Demand-Side Economics Definition, Examples of Policies

What Is Demand-Side Economics?

Keynesian economists believe that the primary factor driving economic activity and short-term fluctuations is the demand for goods and services. The theory is sometimes called demand-side economics.

This perspective is at odds with classical economic theory, or supply-side economics, which states that the production of goods or services, or supply, is of primary importance in economic growth.

Key Takeaways

  • Demand-side economics refer to the theory that the demand for goods and services drives economic activity.
  • A core characteristic of demand-side economics is aggregate demand.
  • Governments can generate demand for goods and services if people and businesses are unable to spend.
  • Economist John Maynard Keynes developed his economic theories during the Great Depression of the 1930s.
  • Keynes believed that a government should increase spending to spur subsequent spending by consumers and businesses in times of depressed economic activity.

Understanding Demand-Side Economics

Keynes maintained that unemployment is the result of inadequate demand for goods. During the Great Depression, factories sat idle. Due to a lack of demand for products, factories had insufficient need for workers.

This lack of aggregate demand contributed to unemployment and, contrary to classical theories of economics, the economy was not able to self-correct and restore balance.

One of the core characteristics of Keynesian economics or demand-side economics is the emphasis on aggregate demand. Aggregate demand is composed of four elements: consumption of goods and services; investment by industry in capital goods; government spending on public goods and services; and net exports.

Under the demand-side model, Keynes advocated for government intervention to help overcome low aggregate demand in the short-term, such as during a recession or depression. This could reduce unemployment and stimulate economic growth.

John Maynard Keynes

Economist John Maynard Keynes developed his economic theories in part as a response to the Great Depression of the 1930s. Before the Great Depression, classical economics was the dominant theory. It held that through the market forces of supply and demand, economic equilibrium would be restored naturally over time.

However, Keynes believed that the Great Depression and its long-running, widespread unemployment defied classical economic theories. His theories tried to explain why the mechanisms of the free market were not restoring balance to the economy.

Keynes' book,The General Theory of Employment, Interest, and Money, was written in 1936 and reflected his experience as a witness to the Great Depression. In it, he rejects the aforementioned belief that an economy in a downturn would right itself. Instead, he believed that action by the government was called for. It should intervene with increased spending and lower taxes to stimulate consumption.

Types of Demand-Side Economic Policies

Government Spending

If the other components of aggregate demand are static, government spending can help. If people are less able or willing to consume, and businesses are less willing to hire workers and invest in building more factories, the government can step in. It can increase government spending to generate demand for goods and services.

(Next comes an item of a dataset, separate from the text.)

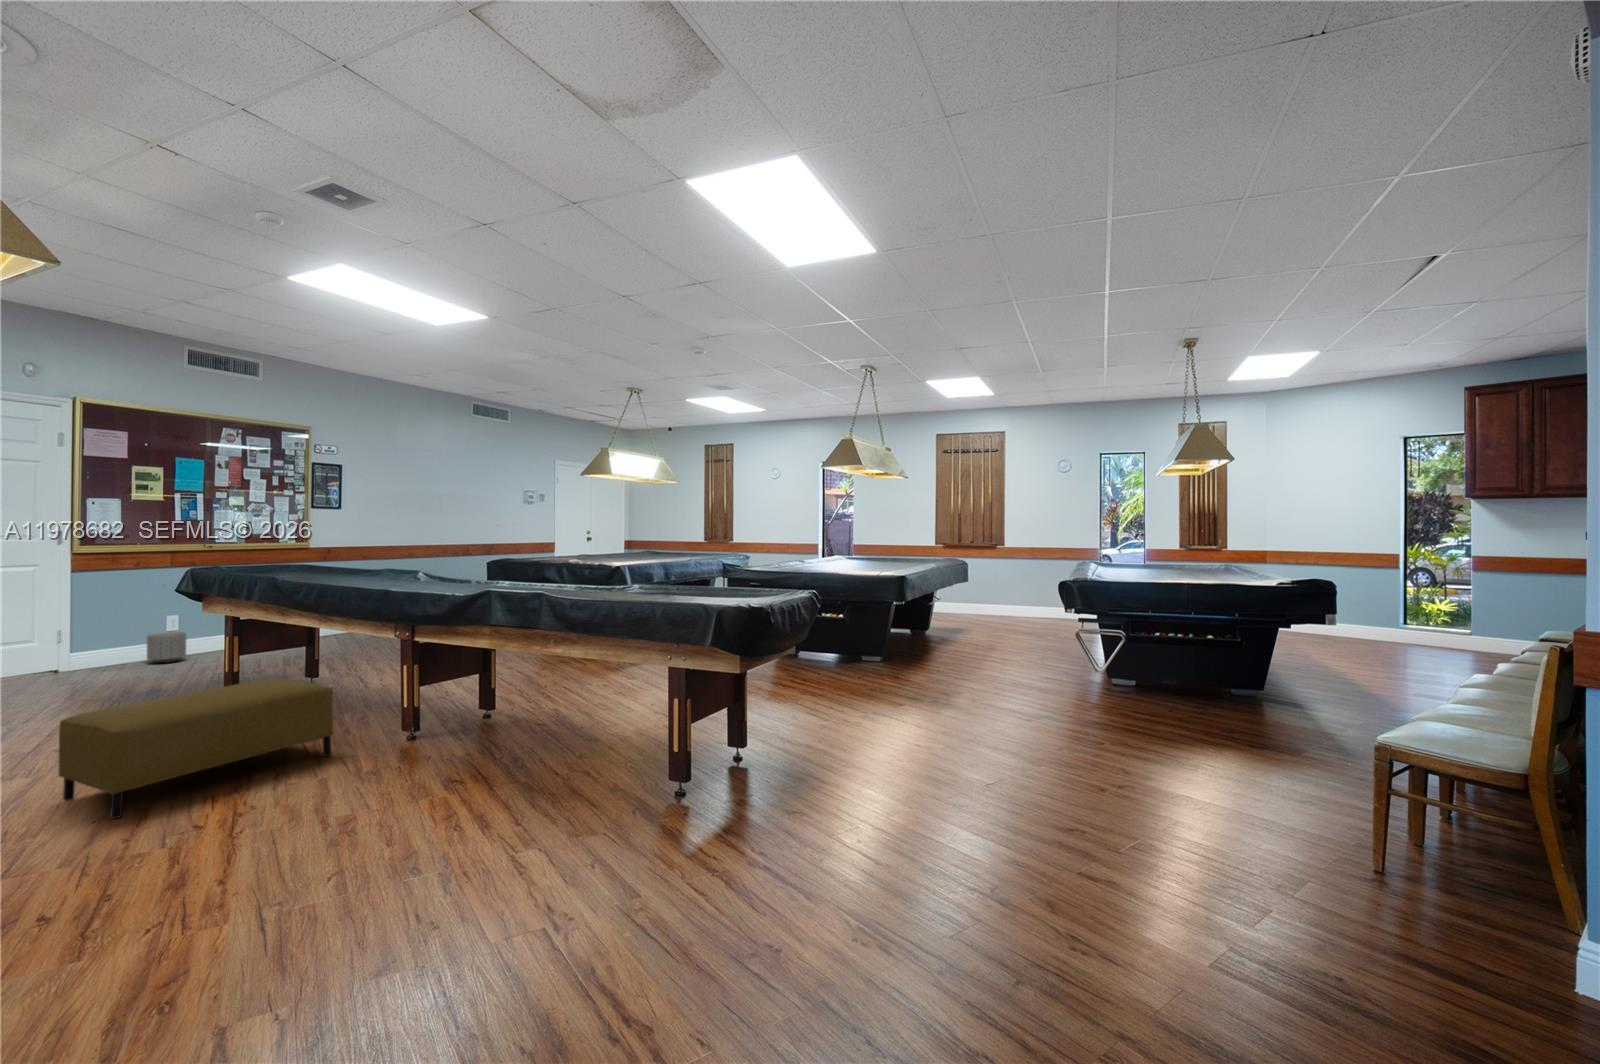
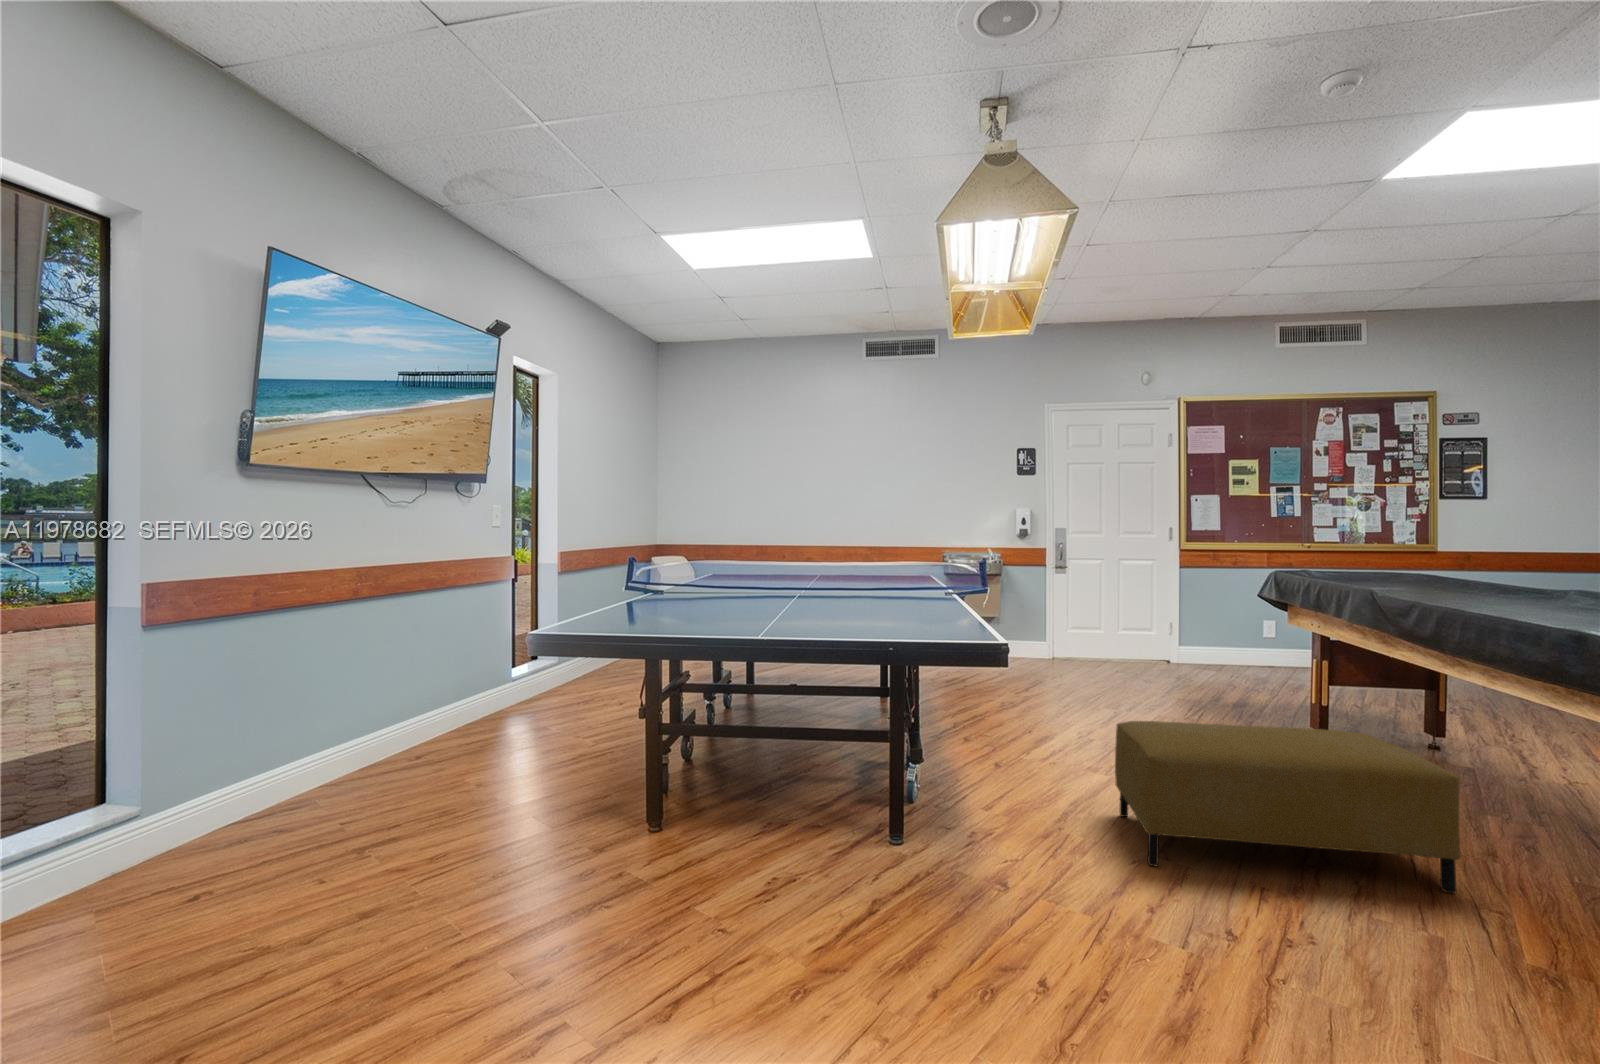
planter: present [147,632,186,663] -> none [1244,641,1282,675]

Keynesian economics supports heavy government spending during a national recession to encourage economic activity. Putting more money in the pockets of the middle and lower classes has a greater benefit to the economy than saving or stockpiling the money in a wealthy person's account.

Increasing the Money Supply

Central banks can also achieve this goal by altering interest rates or selling or buying government-issued bonds. This type of intervention is part of what is known as monetary policy. These actions, such as changing interest rates, can be used to increase the total money supply in the economy or the velocity of money flowing through the economy.

Increasing the flow of money correspondingly increases the velocity of money, or the frequency at which $1 is used to buy domestically-produced goods and services. Increased velocity of money means more people are consuming goods and services and, thus, contributing to an increase in aggregate demand.

Example of Demand-Side Economic Policies

The financial crisis of 2008 sparked the use of demand-side economic policy by the U.S. government. The Obama administration lowered interest rates. It also cut taxes for the middle class. It put together a $787 billion stimulus package. What's more, the government intervened to overhaul the financial industry in a way not seen since the days of Franklin D. Roosevelt in the 1930s.

What Is Demand-Side Economics?

Demand-side economics is another name for Keynesian economic theory. It states that the demand for goods and services is the force behind healthy economic activity.

How Are Supply-Side and Demand-Side Economics Different?

Demand-side economics holds that demand for goods and services drives economic growth. Supply-side economics (also known as classical economic theory) states that the production of goods and services is the main force driving economic growth. Demand refers to spending on goods. Supply refers to the production of goods.

Who Was John Maynard Keynes?

John Maynard Keynes was an English economist who became known for his macroeconomic theory of demand-side economics in the 1930s. It became known as Keynesian economics. He pushed for the policies of increased government spending and decreased taxes that he believed would stimulate demand for products and services during the Great Depression.